Au cours de ses dix premiers mois à Sullivan, M. l’abbé Quenneville a pu faire l’essai de tous les moyens abitibiens de locomotion. Sa première tournée, en décembre 1936, lui prit une semaine entière, avec un attelage de chiens. Il était parti de Val d’Or. Les chiens, qui étaient des chiensloups, encore mal dressés, commencèrent par le renverser, en arrivant au bord du lac de Montigny, dans un banc de neige fondante. La nuit précédente, par suite d’un dégel, le lac avait débordé. Le missionnaire portait cependant un costume esquimau et le dommage ne fut pas grand. En janvier, deuxième tournée, beaucoup plus rapide, en autoneige, sur une croûte bien durcie ; en février, les taxis ordinaires circulaient librement sur le lac et par les routes ; en mai, kickers et bateaux-taxis avaient déjà commencé leurs services sur toute l’étendue du lac.

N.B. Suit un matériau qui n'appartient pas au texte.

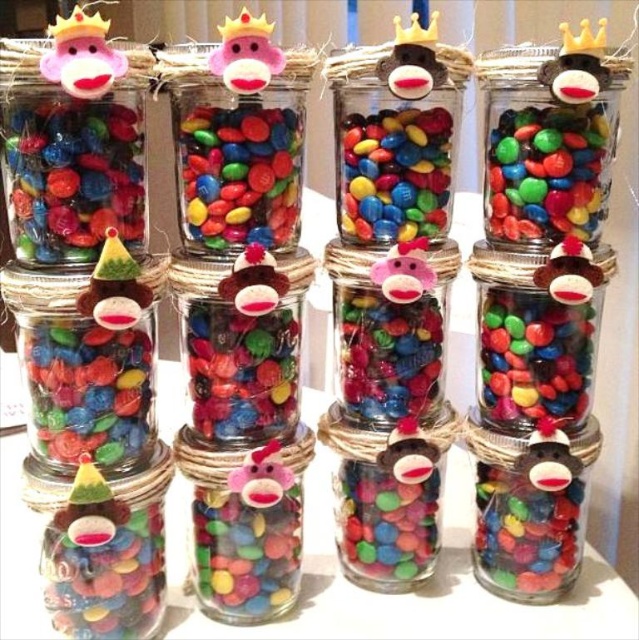
Which is below, shiny multicolored candies at upper right or shiny multicolored candies at center?

shiny multicolored candies at upper right is lower down.

Is shiny multicolored candies at upper right bigger than shiny multicolored candies at center?

Correct, shiny multicolored candies at upper right is larger in size than shiny multicolored candies at center.

Locate an element on the screen. The height and width of the screenshot is (640, 639). shiny multicolored candies at upper right is located at coordinates (548, 172).

Is shiny multicolored buttons at center wider than matte plastic jar at center?

Yes, shiny multicolored buttons at center is wider than matte plastic jar at center.

The height and width of the screenshot is (640, 639). In order to click on shiny multicolored buttons at center in this screenshot , I will do `click(238, 176)`.

Is shiny multicolored buttons at center to the right of shiny multicolored candies at center right from the viewer's perspective?

Incorrect, shiny multicolored buttons at center is not on the right side of shiny multicolored candies at center right.

Does shiny multicolored buttons at center appear over shiny multicolored candies at center right?

Yes, shiny multicolored buttons at center is above shiny multicolored candies at center right.

Where is `shiny multicolored buttons at center`? This screenshot has width=639, height=640. shiny multicolored buttons at center is located at coordinates (238, 176).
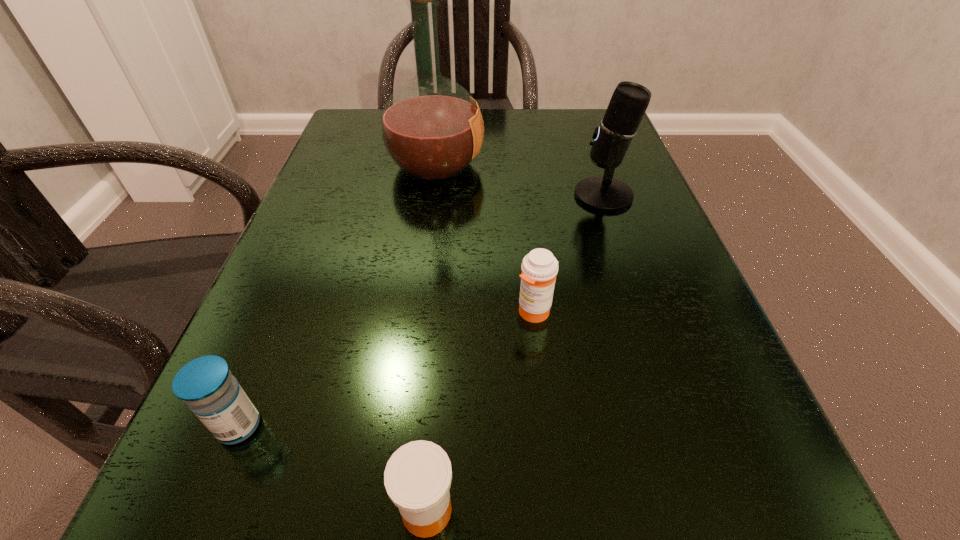
Locate an element on the screen. vacant space at the near right corner is located at coordinates (649, 496).

Where is `empty space between the microphone and the third nearest object`? empty space between the microphone and the third nearest object is located at coordinates [x=568, y=254].

Find the location of a particular element. The height and width of the screenshot is (540, 960). vacant space in between the rightmost object and the rightmost medicine is located at coordinates (568, 254).

Image resolution: width=960 pixels, height=540 pixels. What are the coordinates of `vacant region between the second tallest object and the second nearest object` in the screenshot? It's located at 421,310.

You are a GUI agent. You are given a task and a screenshot of the screen. Output one action in this format:
    pyautogui.click(x=<x>, y=<y>)
    Task: Click on the vacant point located between the liquor and the rightmost medicine
    
    Given the screenshot: What is the action you would take?
    pyautogui.click(x=485, y=238)

Locate an element on the screen. free spot between the third farthest object and the tallest object is located at coordinates (485, 238).

Where is `free spot between the second farthest medicine and the tallest object`? The image size is (960, 540). free spot between the second farthest medicine and the tallest object is located at coordinates (337, 295).

I want to click on free spot between the second object from right to left and the leftmost medicine, so coord(386,369).

Locate which object is the fourth closest to the rightmost medicine. Please provide its 2D coordinates. Your answer should be formatted as a tuple, i.e. [(x, y)], where the tuple contains the x and y coordinates of a point satisfying the conditions above.

[(206, 384)]

This screenshot has height=540, width=960. Find the location of `object that stands as the third closest to the liquor`. object that stands as the third closest to the liquor is located at coordinates [206, 384].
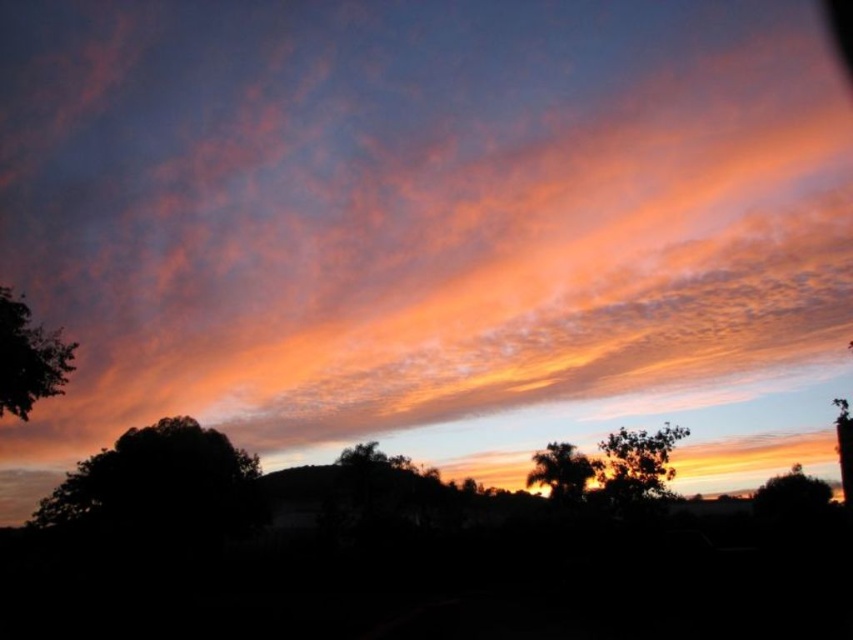
Question: Which object appears closest to the camera in this image?

Choices:
 (A) green leafy tree at lower right
 (B) silhouette tree at left

Answer: (A)

Question: Among these points, which one is farthest from the camera?

Choices:
 (A) (184, 474)
 (B) (103, 209)
 (C) (605, 458)

Answer: (B)

Question: Is silhouette tree at left closer to camera compared to green leafy tree at center?

Choices:
 (A) yes
 (B) no

Answer: (B)

Question: Which of the following is the farthest from the observer?

Choices:
 (A) cloudy sky at upper center
 (B) silhouetted tree at center

Answer: (B)

Question: From the image, what is the correct spatial relationship of green leafy tree at left in relation to green leafy tree at lower right?

Choices:
 (A) above
 (B) below

Answer: (A)

Question: Is cloudy sky at upper center to the right of green leafy tree at center from the viewer's perspective?

Choices:
 (A) yes
 (B) no

Answer: (B)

Il va sans dire qu’en toutes saisons, à l’exception de quelques semaines le printemps et l’automne, à l’occasion du gel et du dégel des lacs, l’avion est couramment employé dans ces régions du Nord-Ouest. Les missionnaires ne s’en privent pas.

Malgré tous ces moyens de transport, le ministère n’en reste pas moins pénible. La cure de Saint-Bernard-de-Sullivan est rien moins que sédentaire. Elle est au vrai si peu sédentaire que son titulaire n’a pas encore de presbytère, non plus que d’église. L’une et l’autre doivent pourtant se construire à brève échéance. La compagnie Sullivan a même fourni pour cela tout le terrain qu’il faut.